### Material to process:
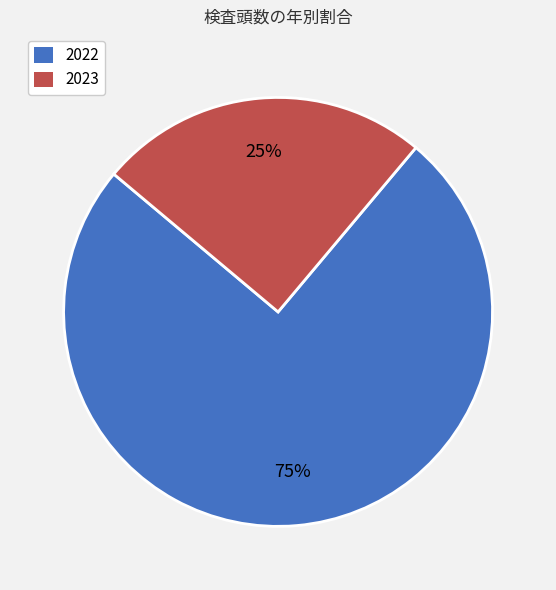

Which has a higher value, 2023 or 2022?

2022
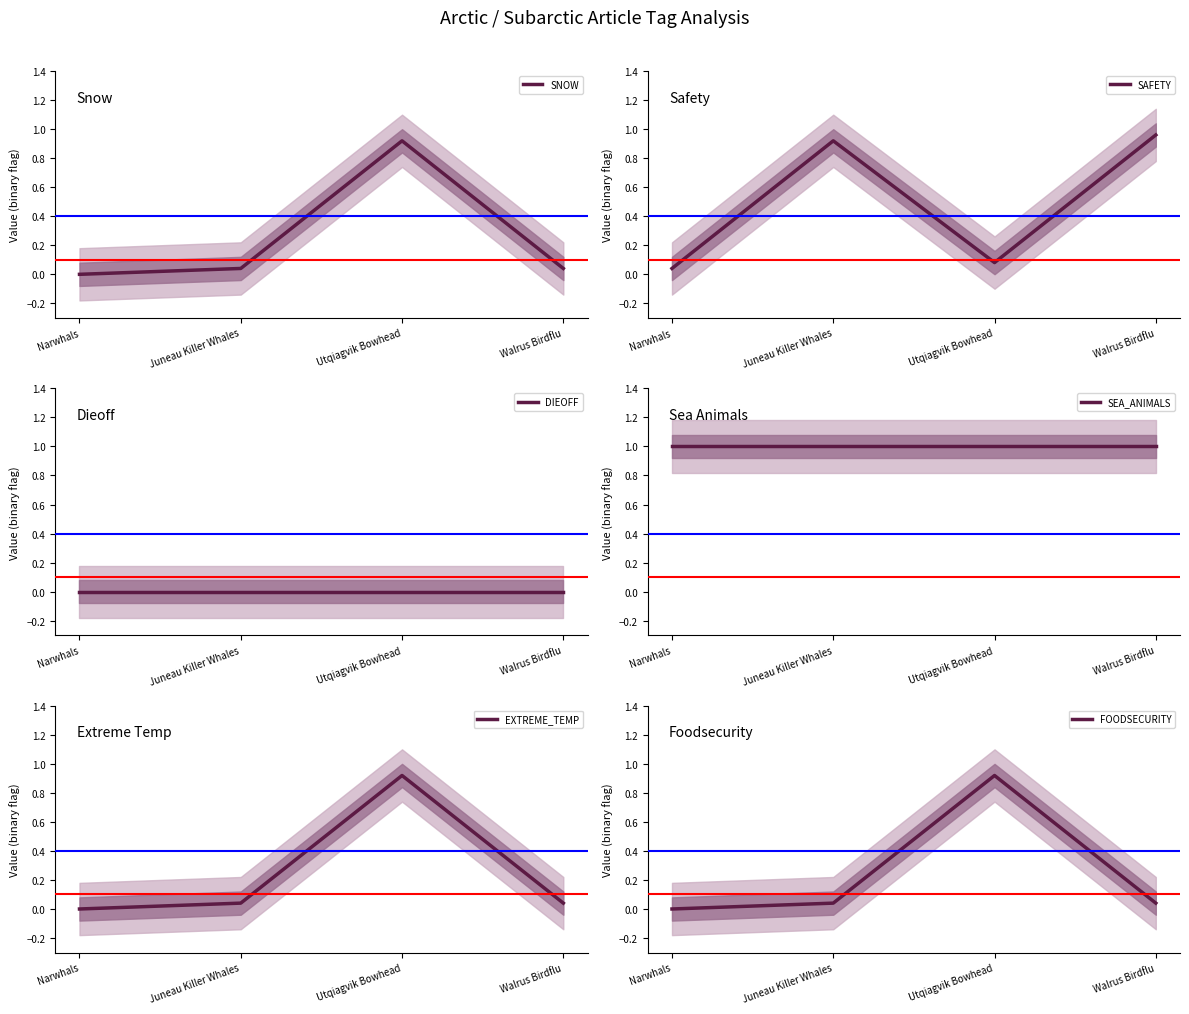

At how many categories does at least one series exceed 0?

4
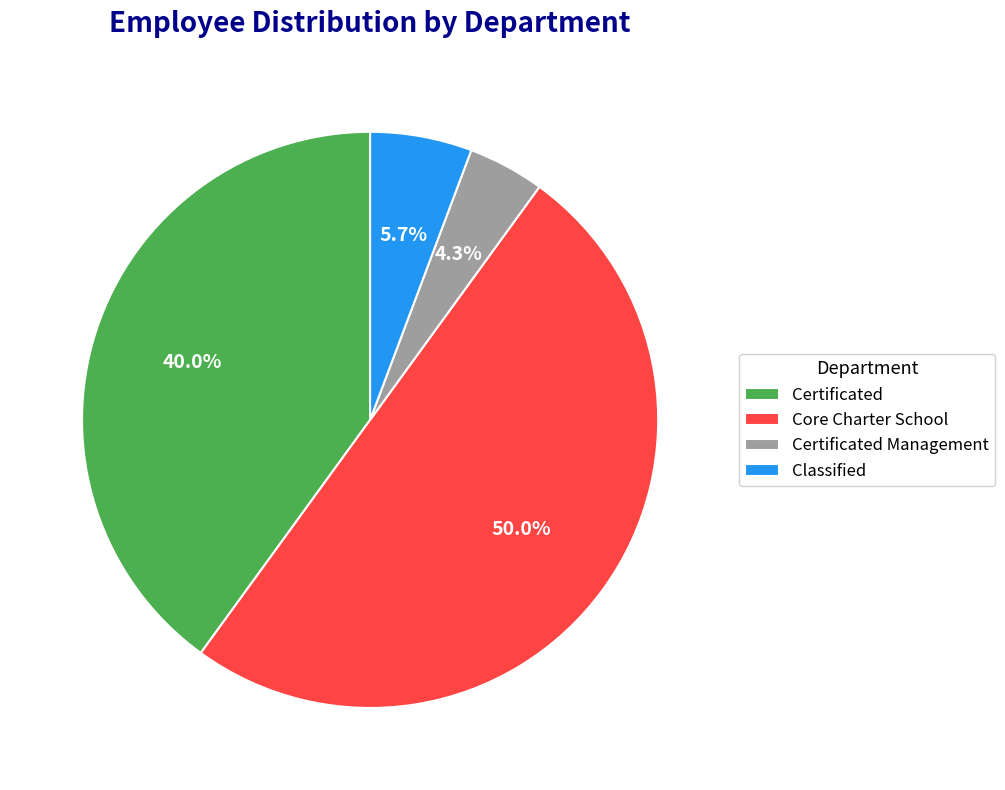

To the nearest percent, what is the difference between the largest and smallest slice percentages?

46%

### Directions:
Reproduce the listing above with "categories" changed to "groups" and every other line kept unchanged. Omit the pictures from the output.

### Response for this exercise:
Which has a higher value, 2023 or 2022?

2022

At how many groups does at least one series exceed 0?

4

To the nearest percent, what is the difference between the largest and smallest slice percentages?

46%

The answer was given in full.